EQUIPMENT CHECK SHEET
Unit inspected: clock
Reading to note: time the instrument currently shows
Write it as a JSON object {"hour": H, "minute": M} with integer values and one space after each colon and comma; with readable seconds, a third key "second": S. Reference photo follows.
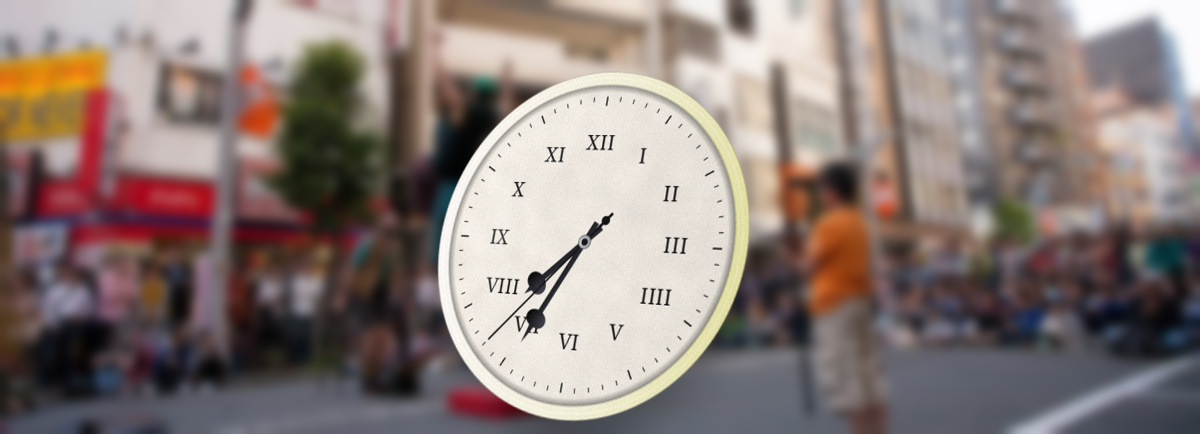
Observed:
{"hour": 7, "minute": 34, "second": 37}
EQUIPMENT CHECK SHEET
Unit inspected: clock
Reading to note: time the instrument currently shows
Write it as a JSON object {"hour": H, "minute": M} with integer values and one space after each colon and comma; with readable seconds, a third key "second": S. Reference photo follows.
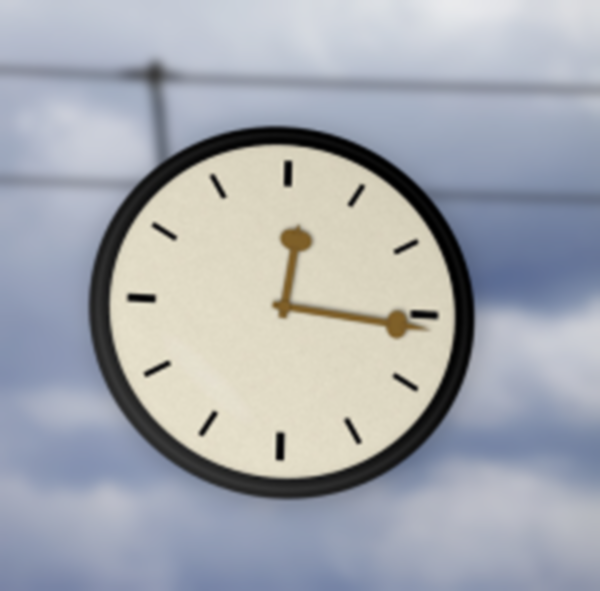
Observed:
{"hour": 12, "minute": 16}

------------------------

▶ [Given task] Copy both entries above line for line, including the observed readings, and leave out the pictures.

▶ [Exercise output]
EQUIPMENT CHECK SHEET
Unit inspected: clock
Reading to note: time the instrument currently shows
Write it as a JSON object {"hour": H, "minute": M} with integer values and one space after each colon and comma; with readable seconds, a third key "second": S. Reference photo follows.
Observed:
{"hour": 7, "minute": 34, "second": 37}
EQUIPMENT CHECK SHEET
Unit inspected: clock
Reading to note: time the instrument currently shows
Write it as a JSON object {"hour": H, "minute": M} with integer values and one space after each colon and comma; with readable seconds, a third key "second": S. Reference photo follows.
Observed:
{"hour": 12, "minute": 16}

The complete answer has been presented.